Items from a data source:
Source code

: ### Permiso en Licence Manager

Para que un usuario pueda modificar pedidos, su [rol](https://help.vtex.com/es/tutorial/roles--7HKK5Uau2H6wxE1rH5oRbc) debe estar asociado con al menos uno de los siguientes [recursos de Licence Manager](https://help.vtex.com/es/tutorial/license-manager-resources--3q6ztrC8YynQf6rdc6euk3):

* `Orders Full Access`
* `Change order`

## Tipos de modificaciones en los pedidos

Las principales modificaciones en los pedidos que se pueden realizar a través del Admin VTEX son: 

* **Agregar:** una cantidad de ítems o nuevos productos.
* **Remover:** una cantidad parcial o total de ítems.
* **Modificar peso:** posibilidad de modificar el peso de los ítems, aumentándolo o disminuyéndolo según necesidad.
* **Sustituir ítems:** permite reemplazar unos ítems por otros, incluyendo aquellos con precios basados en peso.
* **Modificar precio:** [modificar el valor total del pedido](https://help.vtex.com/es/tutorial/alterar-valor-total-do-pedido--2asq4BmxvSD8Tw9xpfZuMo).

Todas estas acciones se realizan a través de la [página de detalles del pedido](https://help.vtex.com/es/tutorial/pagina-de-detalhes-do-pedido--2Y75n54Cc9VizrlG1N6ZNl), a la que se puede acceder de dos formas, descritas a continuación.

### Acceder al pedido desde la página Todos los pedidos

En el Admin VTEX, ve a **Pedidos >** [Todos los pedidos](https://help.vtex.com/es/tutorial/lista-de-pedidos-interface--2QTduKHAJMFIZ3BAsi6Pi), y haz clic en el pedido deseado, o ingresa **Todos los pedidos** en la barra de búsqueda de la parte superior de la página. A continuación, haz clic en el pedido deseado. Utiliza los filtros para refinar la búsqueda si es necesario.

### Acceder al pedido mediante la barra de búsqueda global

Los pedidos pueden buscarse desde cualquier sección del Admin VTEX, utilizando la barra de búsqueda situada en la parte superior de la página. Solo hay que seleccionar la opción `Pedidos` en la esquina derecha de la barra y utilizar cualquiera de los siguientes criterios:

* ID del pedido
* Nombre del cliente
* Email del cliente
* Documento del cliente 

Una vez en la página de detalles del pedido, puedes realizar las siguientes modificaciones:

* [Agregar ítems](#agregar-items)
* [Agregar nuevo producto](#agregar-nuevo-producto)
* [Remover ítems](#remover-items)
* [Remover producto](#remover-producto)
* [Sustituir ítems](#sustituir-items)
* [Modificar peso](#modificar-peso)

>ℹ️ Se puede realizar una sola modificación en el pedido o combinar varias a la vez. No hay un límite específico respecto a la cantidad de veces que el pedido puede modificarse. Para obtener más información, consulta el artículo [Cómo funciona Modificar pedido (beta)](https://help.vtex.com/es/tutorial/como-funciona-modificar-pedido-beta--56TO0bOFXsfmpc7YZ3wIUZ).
---
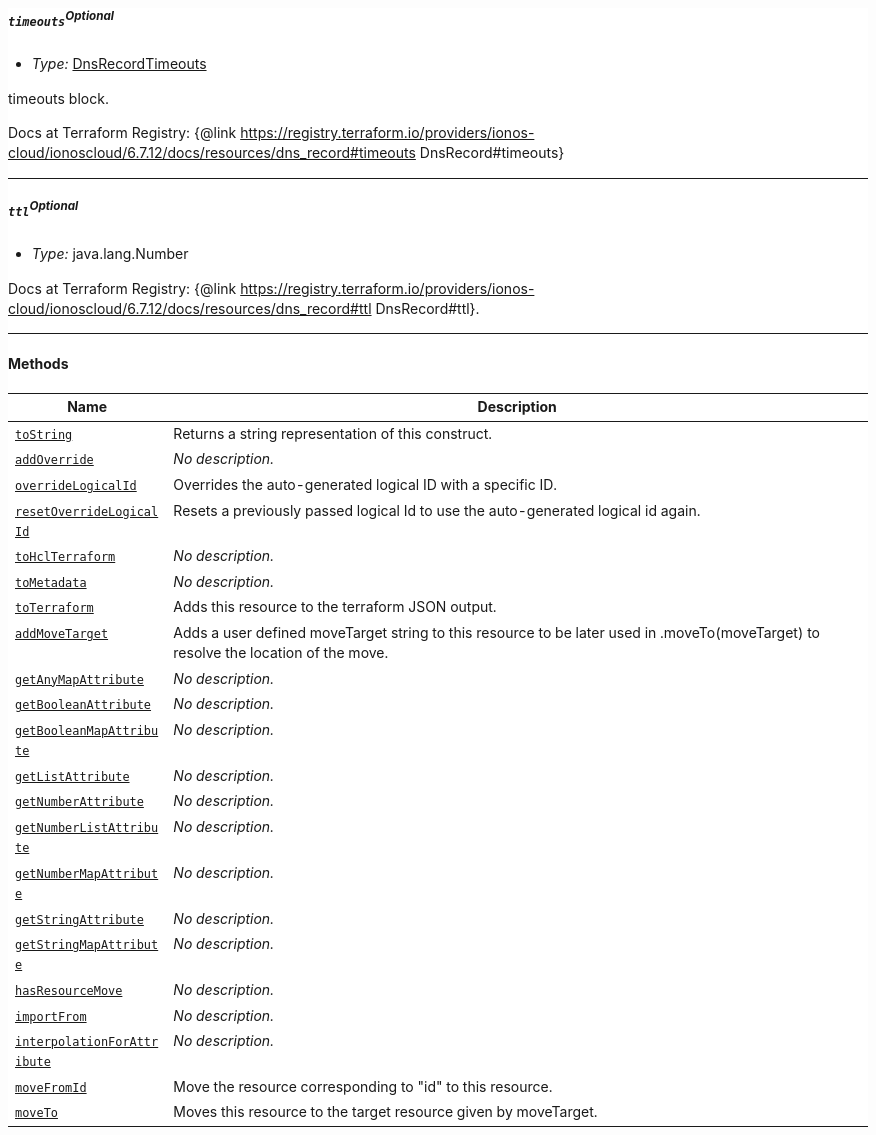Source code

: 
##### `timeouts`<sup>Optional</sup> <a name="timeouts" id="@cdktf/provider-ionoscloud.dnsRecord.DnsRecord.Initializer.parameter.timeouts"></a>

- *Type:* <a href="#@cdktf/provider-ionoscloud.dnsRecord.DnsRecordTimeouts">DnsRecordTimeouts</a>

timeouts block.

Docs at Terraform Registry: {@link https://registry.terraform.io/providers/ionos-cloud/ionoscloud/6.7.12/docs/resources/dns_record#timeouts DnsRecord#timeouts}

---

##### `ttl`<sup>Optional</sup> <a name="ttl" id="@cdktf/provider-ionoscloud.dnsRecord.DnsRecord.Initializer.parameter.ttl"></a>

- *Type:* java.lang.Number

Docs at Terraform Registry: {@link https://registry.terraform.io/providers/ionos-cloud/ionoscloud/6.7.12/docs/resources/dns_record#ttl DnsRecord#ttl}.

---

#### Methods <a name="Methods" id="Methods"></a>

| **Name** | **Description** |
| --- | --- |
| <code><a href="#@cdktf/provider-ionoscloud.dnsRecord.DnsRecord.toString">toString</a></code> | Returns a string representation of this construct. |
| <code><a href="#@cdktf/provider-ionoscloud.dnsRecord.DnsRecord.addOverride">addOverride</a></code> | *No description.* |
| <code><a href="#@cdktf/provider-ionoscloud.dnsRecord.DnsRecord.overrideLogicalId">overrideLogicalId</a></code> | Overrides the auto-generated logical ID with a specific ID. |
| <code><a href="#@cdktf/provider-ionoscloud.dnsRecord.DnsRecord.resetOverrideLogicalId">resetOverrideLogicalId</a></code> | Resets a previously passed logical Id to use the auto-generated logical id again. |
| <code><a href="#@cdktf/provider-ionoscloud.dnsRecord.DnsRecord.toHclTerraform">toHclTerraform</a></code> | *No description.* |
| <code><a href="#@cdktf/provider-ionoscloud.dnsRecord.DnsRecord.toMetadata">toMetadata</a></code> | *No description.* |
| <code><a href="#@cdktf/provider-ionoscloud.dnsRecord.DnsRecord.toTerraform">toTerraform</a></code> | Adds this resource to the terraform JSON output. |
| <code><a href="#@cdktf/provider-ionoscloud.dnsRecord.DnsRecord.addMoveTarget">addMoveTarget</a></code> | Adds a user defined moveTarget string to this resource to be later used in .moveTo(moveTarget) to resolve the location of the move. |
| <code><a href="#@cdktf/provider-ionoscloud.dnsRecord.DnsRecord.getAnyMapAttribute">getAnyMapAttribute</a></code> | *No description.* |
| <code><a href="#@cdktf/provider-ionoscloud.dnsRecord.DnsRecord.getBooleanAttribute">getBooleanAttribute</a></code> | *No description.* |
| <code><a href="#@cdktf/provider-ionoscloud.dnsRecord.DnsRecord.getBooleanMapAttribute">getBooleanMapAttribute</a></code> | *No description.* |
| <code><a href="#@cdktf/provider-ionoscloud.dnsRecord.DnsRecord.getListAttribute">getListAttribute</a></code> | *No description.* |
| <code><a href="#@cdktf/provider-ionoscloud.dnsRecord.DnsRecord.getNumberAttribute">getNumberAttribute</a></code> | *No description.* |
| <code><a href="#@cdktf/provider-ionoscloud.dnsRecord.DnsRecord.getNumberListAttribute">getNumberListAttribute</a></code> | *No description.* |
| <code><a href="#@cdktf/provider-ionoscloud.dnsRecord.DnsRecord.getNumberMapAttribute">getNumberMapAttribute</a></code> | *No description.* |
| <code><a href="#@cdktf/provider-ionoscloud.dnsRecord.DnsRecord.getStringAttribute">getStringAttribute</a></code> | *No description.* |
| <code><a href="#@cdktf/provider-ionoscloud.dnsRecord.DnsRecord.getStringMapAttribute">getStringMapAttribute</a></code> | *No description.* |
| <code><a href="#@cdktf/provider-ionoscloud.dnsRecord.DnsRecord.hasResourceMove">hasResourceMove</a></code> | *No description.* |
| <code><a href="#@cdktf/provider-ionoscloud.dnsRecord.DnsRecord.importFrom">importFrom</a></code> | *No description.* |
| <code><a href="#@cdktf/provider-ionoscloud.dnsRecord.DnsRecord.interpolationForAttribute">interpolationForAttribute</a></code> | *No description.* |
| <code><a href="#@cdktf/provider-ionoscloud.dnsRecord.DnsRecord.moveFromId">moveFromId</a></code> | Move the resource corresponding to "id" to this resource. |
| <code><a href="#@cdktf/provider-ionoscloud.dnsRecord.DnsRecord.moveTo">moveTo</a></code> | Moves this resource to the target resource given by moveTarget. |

What the task requires ::
Look over the entries above. Copy every line that contains the word "pueden".

Written response ::
Las principales modificaciones en los pedidos que se pueden realizar a través del Admin VTEX son: 
Los pedidos pueden buscarse desde cualquier sección del Admin VTEX, utilizando la barra de búsqueda situada en la parte superior de la página. Solo hay que seleccionar la opción `Pedidos` en la esquina derecha de la barra y utilizar cualquiera de los siguientes criterios:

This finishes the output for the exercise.